Deir Ballut Peace Camp runs the risk of excluding local women, since it would be unheard of for them to sleep overnight next door to a room full of strange men in a run-down abandoned schoolhouse. Nonetheless, we are committed to making the camp a place where everyone can participate, by offering various activities for women and children.
On Tuesday, in a show of support, a group of women planted trees at Munira’s encaged house in Mas’ha. We brought young trees ready to be planted and volunteers eager to get their hands dirty. It was fun, despite the dreary concrete wall in the background. We managed to plant several new olive trees on the small strip of dirt in the family’s yard—the only remains of their former fields and greenhouses. The army wants the family to leave now, but Munira planted trees that will only blossom in decades. The young olive trees are a symbol that Munira and her family intend to stay in their house for years to come, in spite of the dangers posed by the settlers, the army, and the Wall surrounding their home.
Other recent camp activities have included discussions, women’s leadership workshops, resistance films, first-aid training, and activism through art. Local young people spent Tuesday morning drawing pictures of the Wall and what it means to them. The children produced colorful and heartbreaking scenes that reminded me of the drawings I had seen in Jenin. Most portrayed the Wall as the end of their futures, an eternal prison. One young boy wrote in Arabic, “After the Wall is built, that’s it. We just wait here to die.”
A few children chose to illustrate the shortsighted nature of the Wall. They emphasized that it can never destroy the Palestinian people and spirit, and that one day the Wall will be destroyed. I believe them.
Many of the children’s pictures and ideas became posters for a children’s march today. Dozens of youth marched with their pictures through the village, their parents and older siblings cheering them on from houses as they walked by. They took turns using the microphone and holding the loudspeaker.
One of the kids in the parade was Leila, a young girl who would giggle and hide when I caught her sneaking a glance at me. Her mother invited me to dinner that night, and when I arrived Leila was too shy to come out from behind the sofa. Her family patiently asked me questions while I stammered out half-sentence answers in Arabic. Eventually Leila’s vanity outweighed her bashfulness and she jumped out to greet me as soon as the conversation topic strayed to something other than her. She spent the evening by my side as I enjoyed my first meal in a real house for days.

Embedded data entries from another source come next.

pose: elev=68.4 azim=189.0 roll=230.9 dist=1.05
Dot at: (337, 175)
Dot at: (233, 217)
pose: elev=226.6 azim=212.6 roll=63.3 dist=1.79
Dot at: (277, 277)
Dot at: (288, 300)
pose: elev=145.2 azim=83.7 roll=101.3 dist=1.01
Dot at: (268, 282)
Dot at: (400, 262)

When the subject came to my background, I repeated my standard answer, that I am Jewish but neither a citizen of Israel nor a supporter of its government. Everyone around the meal accepted the answer easily enough—except Leila. She froze as soon as she heard me say the words, “I am Jewish.” I could guess the thoughts going through her head: I was one of them. I had betrayed her. Before her mother could explain the misunderstanding, Leila ran out of the room. Her mother followed her.
My spirits fell as Leila disappeared. I felt awful for upsetting her. Leila’s family assured me that experience would later teach her to understand what she was too young to understand now. But her family and I had both underestimated Leila. A few minutes later, I looked up and I saw Leila waiting in the doorway next to her mother. She walked slowly up to me, reached out for me, and when my hand was in hers she lifted it, kissed it, and brought it to her forehead, repeating the last two gestures several times. This was something I had only seen a few times in Palestine and always with respected elders. Leila was apologizing without words. She was asking for forgiveness, with a gesture of respect and humility. I smiled instantly and took her onto my lap. She clung to me for the rest of the evening.
I spent the next evening in the home of Zahara, a woman who was arrested for her leadership in the women’s resistance in the late 1980s during the First Intifada. Zahara was imprisoned for many years with 27 other female activists held for similar reasons. In 1996 the army agreed to free all but five of the women, but the remaining 23 activists refused to leave. They said it was all or none of them, a nonviolent resistance technique called prison solidarity. The guards cut off water and electricity and brought in the army to “encourage” them to leave. Zahara says they went through 21 days of absolute hell, but shortly after, in 1997, all 28 were freed. She believes that pressure from AmnestyAmnesty International and other activists was instrumental in securing the women’s release.
Zahara invited me for dinner and I met her whole family. Her five-year-old granddaughter won’t let Zahara out of her sight. The family let me use their shower and gave me some clean underwear. Families in Deir Ballut like Zahara’s and Leila’s have opened their homes to Israelis and other foreigners who tire of the rainy nights in the camp and are looking for a warm shower or bed. Local women come by the camp several times a day with large steaming plates of rice, meats, and vegetables. They always bring a meat-free and dairy-free plate on the side for the Israelis who keep kosher, and the vegetarians and vegans. There is a real sense of family and solidarity building here, evident in even the smallest things. I am excited to be a part of this creative experiment.